PROBLEMS TO WORK ON →
A. In the passage on American food culture, what kind of business stood two doors down from the Starbucks in Andover?
B. From the passage on American food culture, quote everything from "As a child of" down to "bagels are… average.".
C. Write the next part of the passage on American food culture, picking up after its final sentence.

PROVIDED PASSAGE →

********************

As a child of processed food 1970’s America I love how far we’ve come.  No longer the laughingstock of the world when it comes to food and spirits, America (at least the part I live in) has embraced all things artisan.  And that greatly enhances this daily experience.  Twenty years ago I remember driving to the Starbucks in the center of Andover, Massachusetts to get my dose of the good stuff.  There weren’t a lot of Starbucks on the east coast back then, but Andover had one, betraying the hipster culture of this Philips Andover prep town.  Two doors down from that Starbucks was a chain bagel place.  Today the bagel place is a distant memory – a casualty of low carb diets or changing tastes.  What was amazing in 1990 is average today.  And chain bagels are… average.

********************

Entries from a collection:

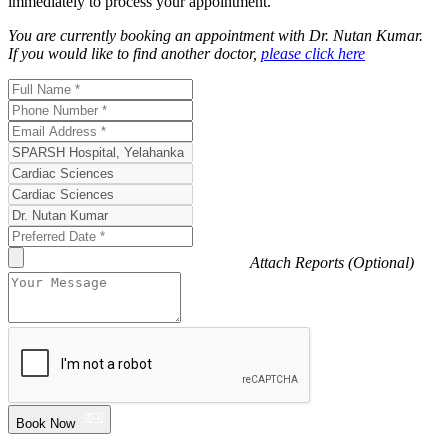
immediately to process your appointment.
You are currently booking an appointment with
Dr. Nutan Kumar
.
If you would like to find another doctor,
please click here
Attach Reports (Optional)
Book Now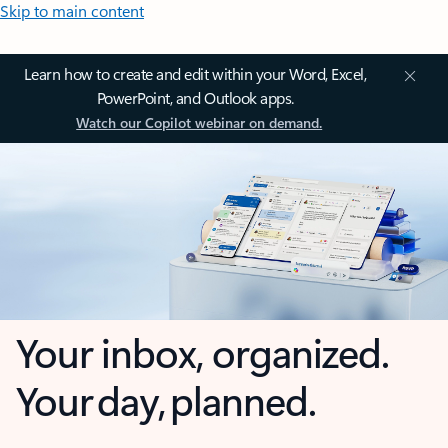
Skip to main content
Learn how to create and edit within your Word, Excel,
PowerPoint, and Outlook apps.
Watch our Copilot webinar on demand.
Your inbox, organized.
Your day, planned.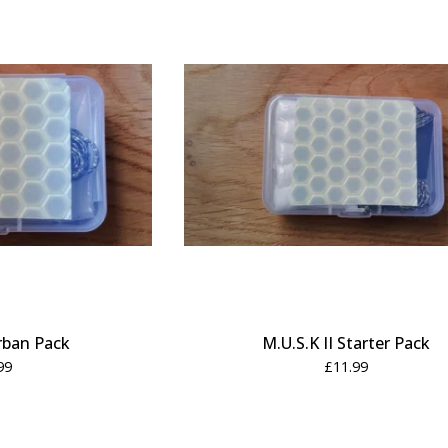
Urban Pack
M.U.S.K II Starter Pack
99
£
11.99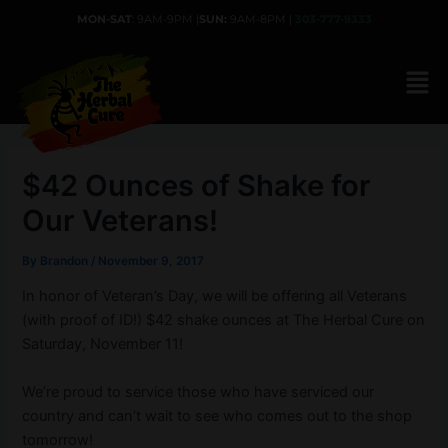
Skip
MON-SAT
: 9AM-9PM |
SUN:
9AM-8PM |
303-777-9333
to
content
$42 Ounces of Shake for
Our Veterans!
By
Brandon
/
November 9, 2017
In honor of Veteran’s Day, we will be offering all Veterans
(with proof of ID!) $42 shake ounces at The Herbal Cure on
Saturday, November 11!
We’re proud to service those who have serviced our
country and can’t wait to see who comes out to the shop
tomorrow!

********************

ANSWERS TO THE PROBLEMS →
A. A chain bagel place.

B.
As a child of processed food 1970’s America I love how far we’ve come.  No longer the laughingstock of the world when it comes to food and spirits, America (at least the part I live in) has embraced all things artisan.  And that greatly enhances this daily experience.  Twenty years ago I remember driving to the Starbucks in the center of Andover, Massachusetts to get my dose of the good stuff.  There weren’t a lot of Starbucks on the east coast back then, but Andover had one, betraying the hipster culture of this Philips Andover prep town.  Two doors down from that Starbucks was a chain bagel place.  Today the bagel place is a distant memory – a casualty of low carb diets or changing tastes.  What was amazing in 1990 is average today.  And chain bagels are… average.

C.
That Starbucks is still going strong, but walking in I stood in the wrong spot and some Andover-attitude babushka jumped in front of me and whipped out her phone app without a thought for the injustice of it all.  The barista was unsympathetic; after all I stood in the wrong spot.  So I took a step back and looked around, realizing that it wasn’t really the vibe I was looking for anyway.  I walked out and walked down the street to a local coffee place called Nero, which has better food, acceptably robust coffee and an independent, cool vibe that met my needs.  And that’s where I wrote this blog, thinking about Wonder Bread, Schlitz Beer, Ring Dings, Howard Johnson’s Chicken Croquettes and how absolutely far we’ve come as a society, and how far I’ve come as a consumer.